** Opening Supplied data block **
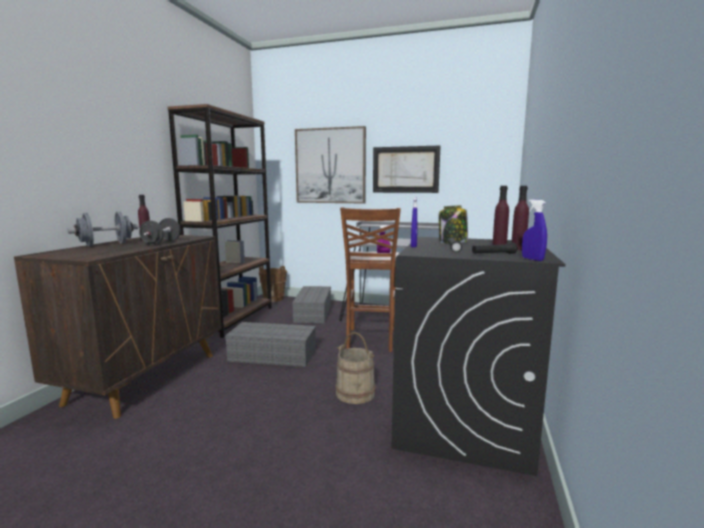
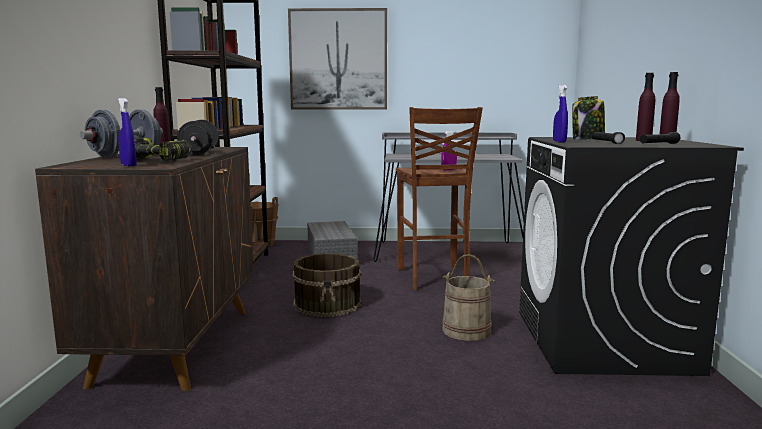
camera: 15 degrees left, 0 degrees up
(109, 250) = (159, 160): none -> power drill
(274, 355) = (328, 304): grey storage box -> brown bucket
(405, 169) = (439, 65): picture -> none
(532, 259) = (707, 146): blue spray bottle -> blue spray bottle (128, 165)

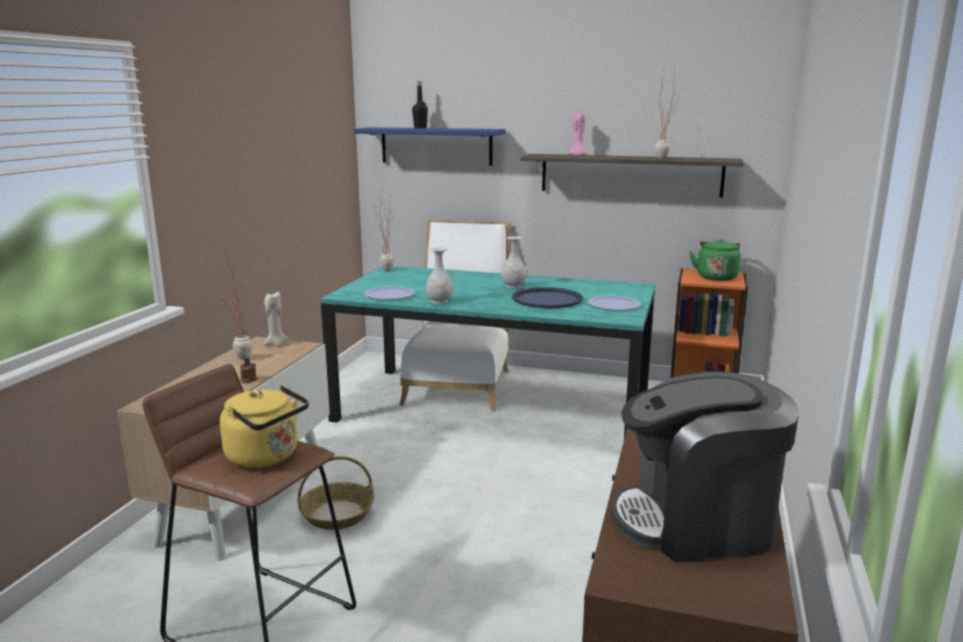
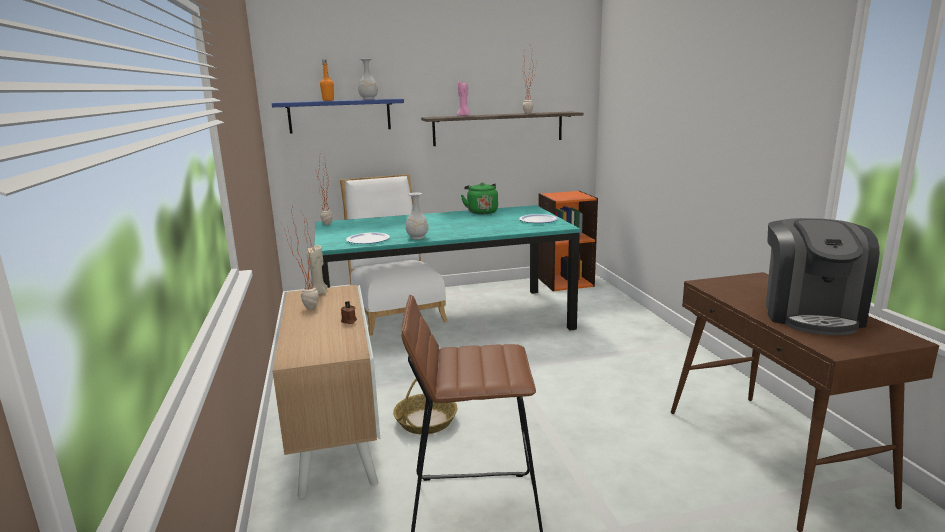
camera: 30 degrees left, 0 degrees up
(266, 457) = (490, 360): yellow kettle -> none
(420, 128) = (328, 100): black bottle -> orange bottle
(513, 286) = (449, 220): white vase -> white vase (368, 99)
(547, 299) = (489, 224): blue tray -> none
(696, 522) = (810, 314): coffee machine -> coffee machine turned 45 degrees counterclockwise
(716, 277) = (569, 195): green kettle -> green kettle (481, 212)

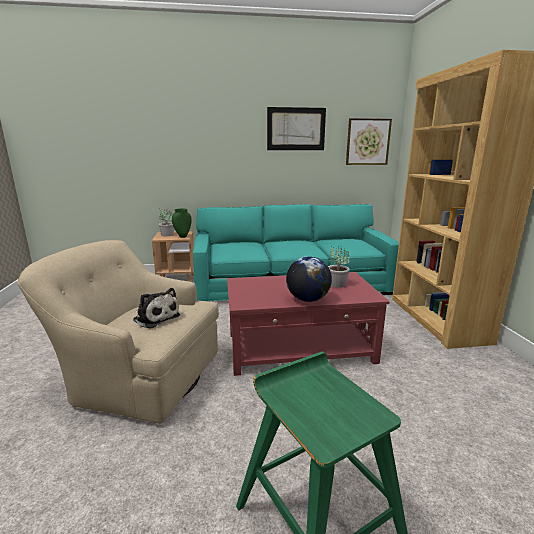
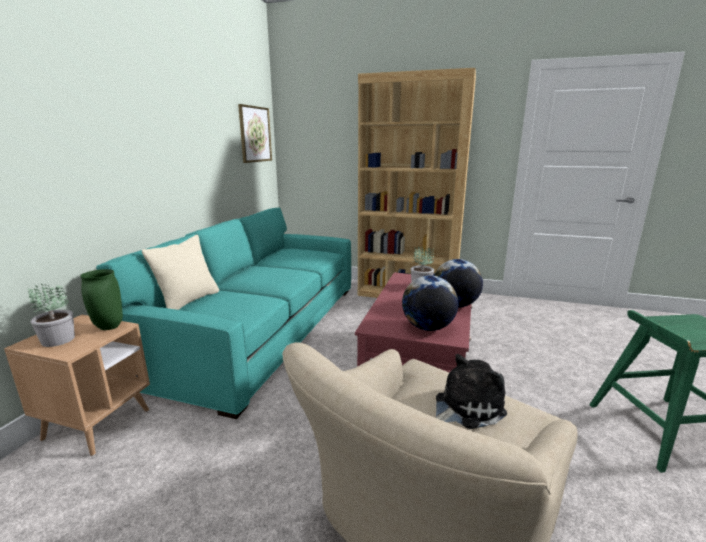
camera: 65 degrees left, 0 degrees up
(234, 242) = (188, 301): none -> beige pillow
(252, 295) = (428, 327): none -> globe
(296, 129) = (194, 114): picture -> none

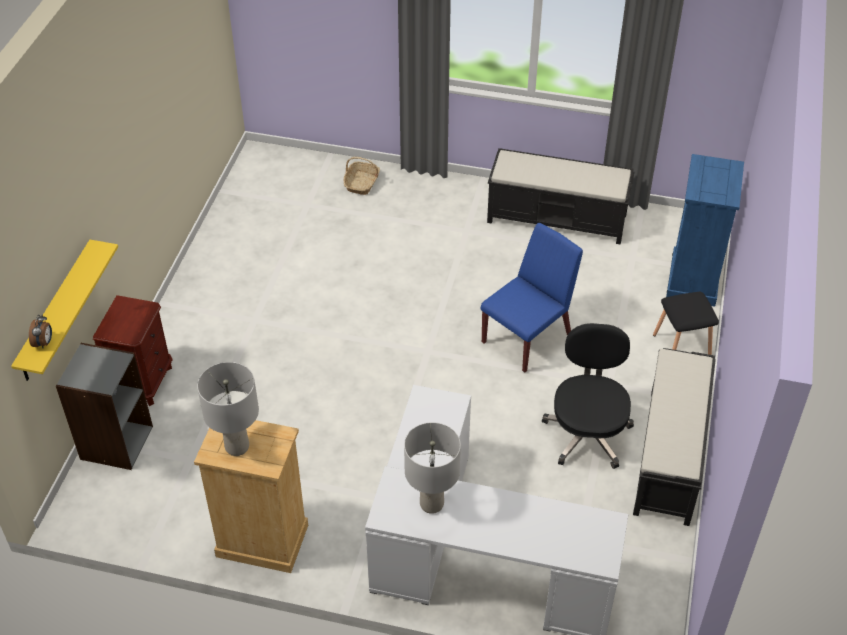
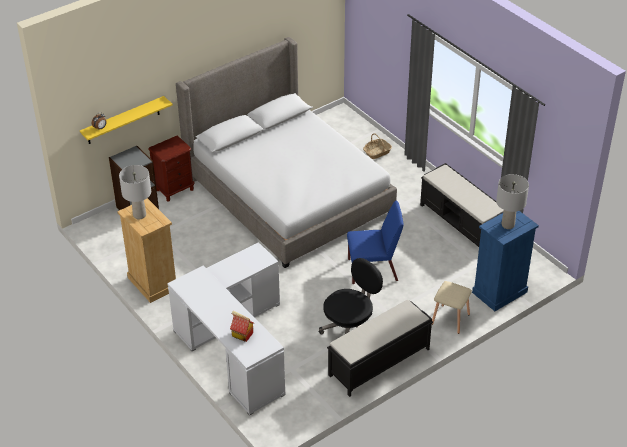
camera: 40 degrees right, 5 degrees down
(311, 299) = (288, 194): none -> bed
(432, 504) = (204, 291): grey table lamp -> grey table lamp (507, 225)
(556, 533) = (242, 334): none -> toy house
(682, 347) = (450, 320): black stool -> beige stool

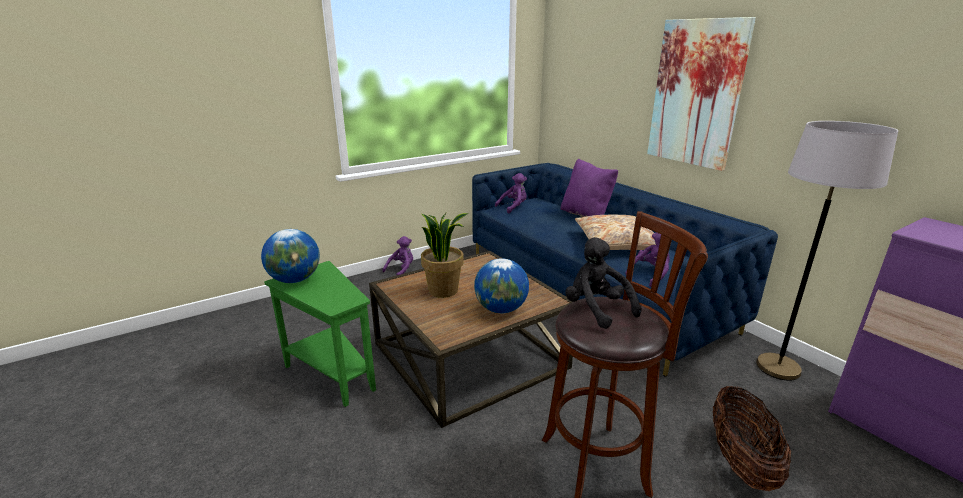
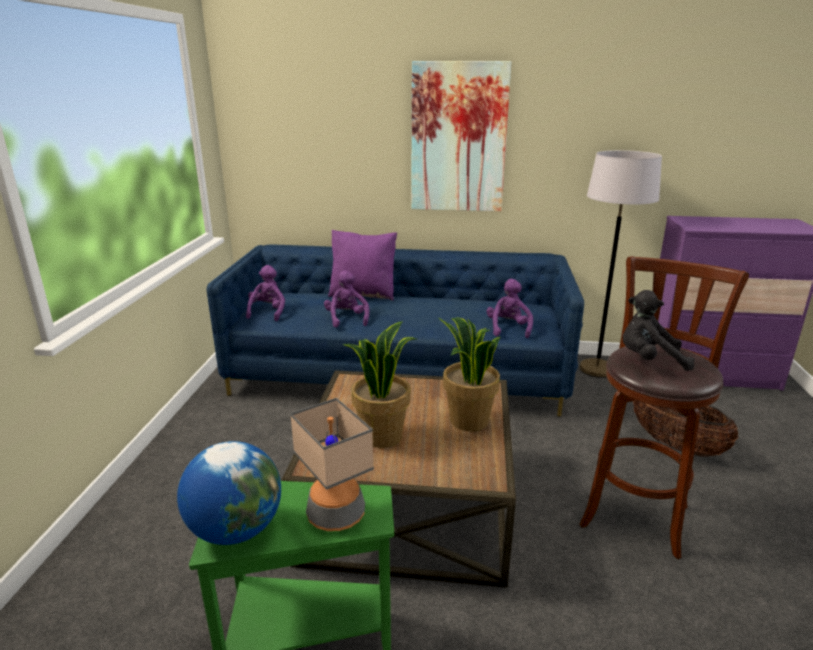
camera: 50 degrees left, 0 degrees up
(329, 296) = (336, 514): none -> table lamp
(401, 270) = (157, 462): purple plush toy -> purple plush toy (347, 319)
(501, 309) = (468, 421): globe -> potted plant
(617, 242) = (439, 309): beige pillow -> none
** Closing Supplied data block **
Problem -> Scan the material line by line and report each one that contains "picture".

Solution to this exercise ->
(405, 169) = (439, 65): picture -> none
(296, 129) = (194, 114): picture -> none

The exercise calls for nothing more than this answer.